INSTRUCTIONS
- 1) In the office action excerpt, which claims recite "wherein second threshold of hits comprises a second quantity of hits"?
- 2) Rewrite the part of the records that opens with the line containing "phylum: Tracheophyta" and closes with the line containing "state / province: Sumatra", putting "date collected" in place of "collection date" and leaving everything else unchanged.

PROVIDED TEXT
* * * * * * *
Claims 6 and 14 recites “wherein second threshold of hits comprises a second quantity of hits”. There is insufficient antecedent basis for this limitation in the claim.

Claim Rejections - 35 USC § 103
In the event the determination of the status of the application as subject to AIA  35 U.S.C. 102 and 103 (or as subject to pre-AIA  35 U.S.C. 102 and 103) is incorrect, any correction of the statutory basis for the rejection will not be considered a new ground of rejection if the prior art relied upon, and the rationale supporting the rejection, would be the same under either status.  
The following is a quotation of 35 U.S.C. 103 which forms the basis for all obviousness rejections set forth in this Office action:
A patent for a claimed invention may not be obtained, notwithstanding that the claimed invention is not identically disclosed as set forth in section 102, if the differences between the claimed invention and the prior art are such that the claimed invention as a whole would have been obvious before the effective filing date of the claimed invention to a person having ordinary skill in the art to which the claimed invention pertains. Patentability shall not be negated by the manner in which the invention was made.
* * * * * * *
DATASET RECORDS
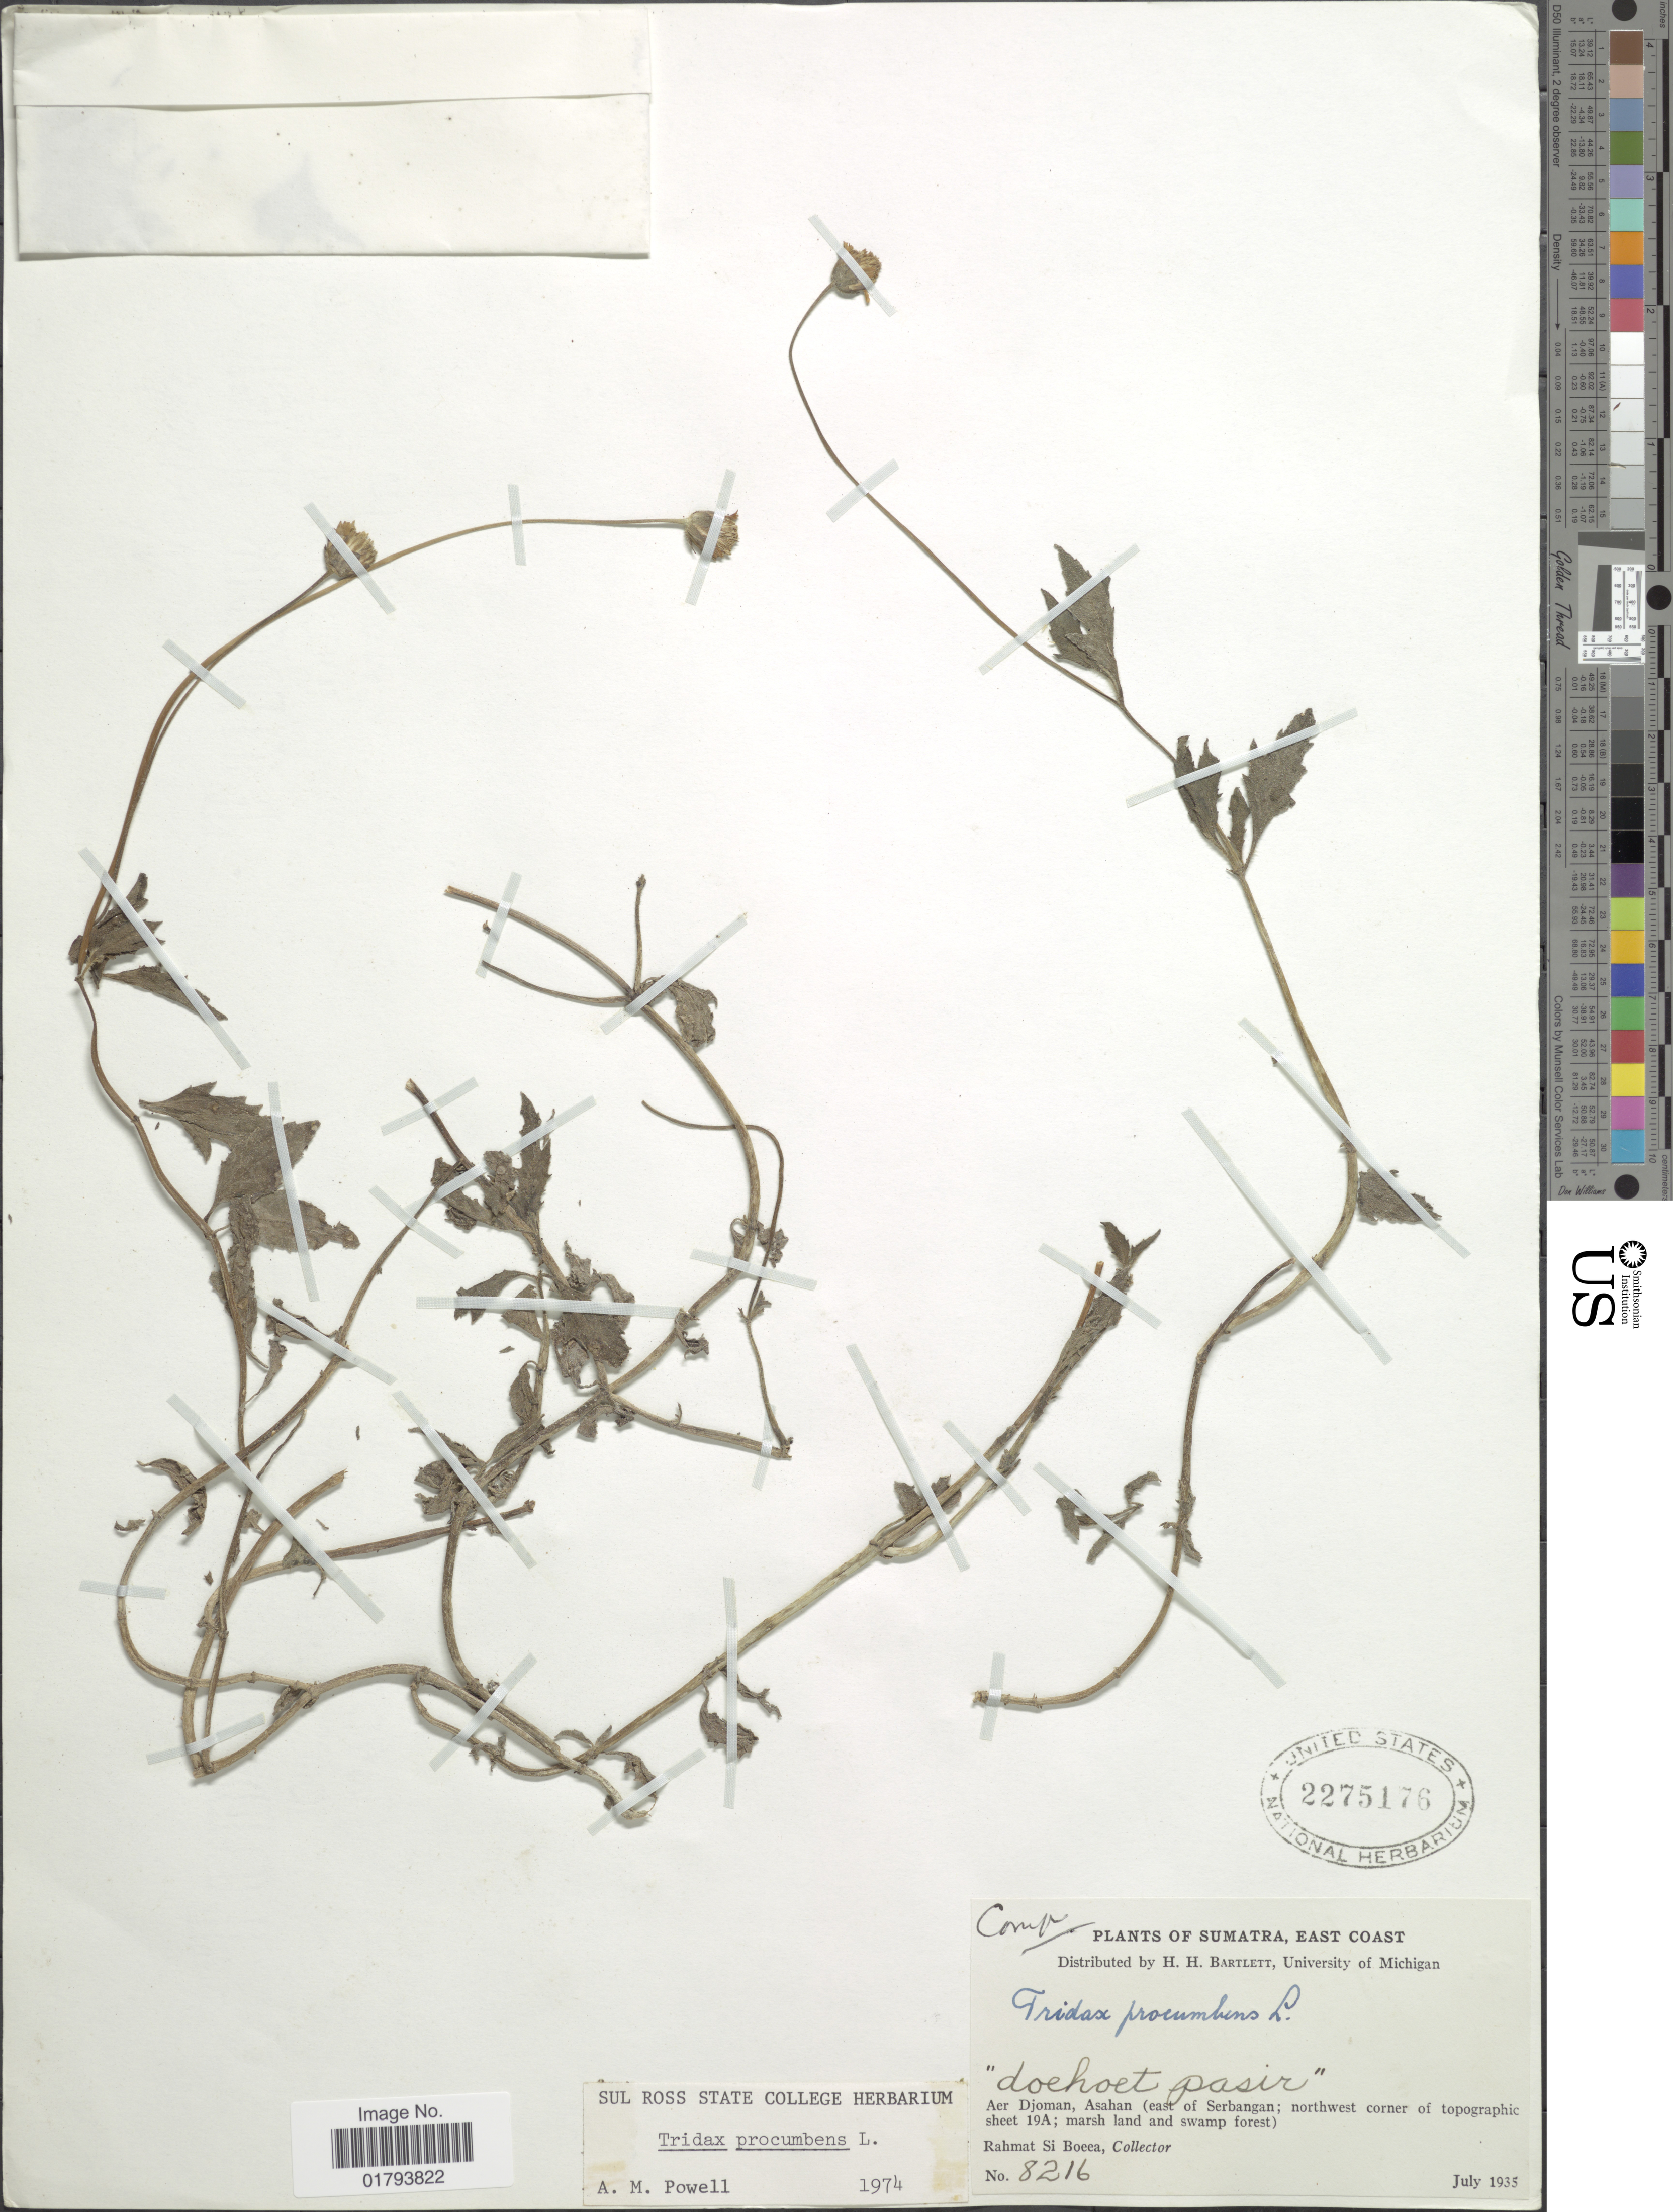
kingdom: Plantae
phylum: Tracheophyta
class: Magnoliopsida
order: Asterales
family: Asteraceae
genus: Tridax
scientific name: Tridax procumbens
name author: L.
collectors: Rahmat Si Boeea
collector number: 8216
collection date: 1935-07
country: Indonesia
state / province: Sumatra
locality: East Coast, Aer Djoman, Asahan (east of Serbangan; northwest corner of topographic sheet 19A; marsh land and swamp forest)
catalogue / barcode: US 2275176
* * * * * * *
TASK-BY-TASK RESULTS
- 1) Claims 6 and 14

- 2)
phylum: Tracheophyta
class: Magnoliopsida
order: Asterales
family: Asteraceae
genus: Tridax
scientific name: Tridax procumbens
name author: L.
collectors: Rahmat Si Boeea
collector number: 8216
date collected: 1935-07
country: Indonesia
state / province: Sumatra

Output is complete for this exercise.